■ 抜粋文
····················
パソコン使用、あり?なし?ディスレクシアっ子の高校入試4
さあ、ここから、ようやく
多くの方に関心を持っていただいている
「高校受験でのパソコン(キーボード)使用」のお話です!
(長い前置きにお付き合いいただきすみません、ありがとうございます)
「合理的配慮」と出会う
「思春期外来」でWISC検査を受け
「視線の移動を伴う書字に著しい困難がある」とわかったものの、
じゃあどうすれば??
が、さっぱりわかりません。
「学校での板書が難しいので、写メで撮らせてもらえるといいですね」とアドバイスいただいたけど、
そもそもが、激しい不眠で、生きていることだけでありがとう、なきびしい毎日なので、「学校に行き、板書を写メで」と言われても
そこまでの距離が、遠い・・・・
次は、どうすれば・・・・・??
せっかくひとつ、大きなナゾがとけたけど
現実がなにも変わらないのはもったいないような・・・
もう少し詳しいことがわかればいいのに。
どこに相談すればいいのか?
そこで、つてをたどり、地元 金沢大学の教育学部の先生を紹介していただき、メールでやりとり開始。
ものすごく暖かい先生で、お会いしたこともない私に
「いままで大変でしたね」
と心のこもったメールを返してくださり
さらに「私の師匠が、一番詳しいので」と
星稜大学(今は北陸大学に移られました)の河野俊寛先生につないでくださいました。
自分の地域に、著名な「読み書き障害の専門家」である河野先生がいらっしゃる幸運。しばらく待って、直接検査していただけることに。
いま振り返っても、めちゃくちゃありがたい巡り合わせ。
*
河野先生の研究室で受けた検査は
・小中学生の読み書きスクリーニング検査」(STRAW-R)
・読み書き速度の検査「小中学生の読み書きの理解」(URAWSSII)(黙読)
・視覚認知知能の検査(レイの複雑図形検査)(ROCFT)
など。
ここで初めて「読み書き障害」であると、はっきりわかりました。
····················
■ 抽出データ
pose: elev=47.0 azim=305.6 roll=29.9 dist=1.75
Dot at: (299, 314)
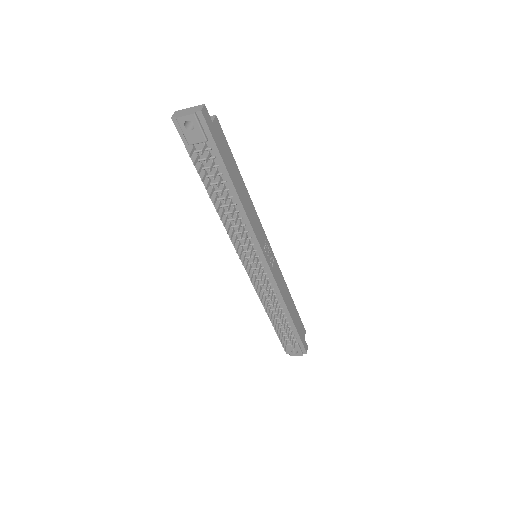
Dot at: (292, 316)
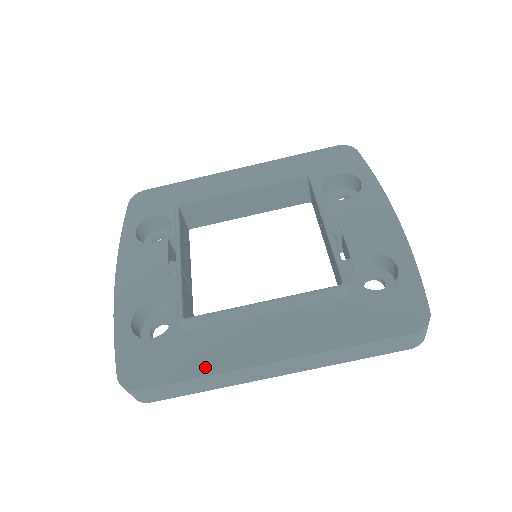
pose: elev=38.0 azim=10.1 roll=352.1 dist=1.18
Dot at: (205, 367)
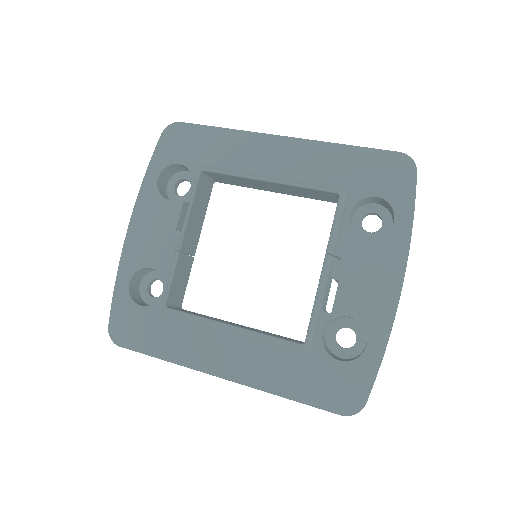
Dot at: (171, 354)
····················
■ 設問 1
抽出データのすべての行を、空行を除いて番号付きリストに並べ直してください。画像は解答に入れないでください。
■ 設問 2
ディスレクシアの子の高校入試についての抜粋文を、最後の文の後から引き継いで書き進めてください。
抜粋文と抽出データの行には互いに関係がありません。

■ 解答 1
1. pose: elev=47.0 azim=305.6 roll=29.9 dist=1.75
2. Dot at: (299, 314)
3. Dot at: (292, 316)
4. pose: elev=38.0 azim=10.1 roll=352.1 dist=1.18
5. Dot at: (205, 367)
6. Dot at: (171, 354)

■ 解答 2
「書く練習は、もうやめましょう」
河野先生からは、きっぱりと、そう言われました。
もっと小さいうちなら、訓練もいいかもしれないけど、ここまで来たら、本人の学びへの意欲を取り戻すことがなにより優先。
「文字は、ツールにすぎない。
書くのが苦手なら、キーボードやスマホをつかえばいい。
一番大事なことは、考えることをやめないこと」
毅然とした言葉に、右往左往していた私の頭の中がスッキリとクリアに。
息子も、正面から話してくれた先生の言葉を、しっかりと受け止めた様子でした。
これからはキーボードタッチを練習したらいいよ、と言われた息子は、帰宅してすぐにパソコンをひらいて「ひよこタイピング」から練習開始。
おお、やる気になってる!?
どんどんしおれていく一方だった息子に
「カチっ」とスイッチが入る音が聞こえた気がしたくらい、この日のことが転機になりました。
学校へは行こうとしなかったけど、午前中は知り合いの農家さんの畑にお手伝いに行き
夕方からは部活に参加。
夜はタイピングの練習。
ご近所さんから、「将来ちゃんと仕事したいならこれ」と、「寿司打」というタイピング練習サイトを教えてもらい、それを始めてからは、もう夢中に・・・・
画面に流れてくるお寿司に合わせてタイピングしていくんですが、打ち込めないと「食べ逃す」という設定。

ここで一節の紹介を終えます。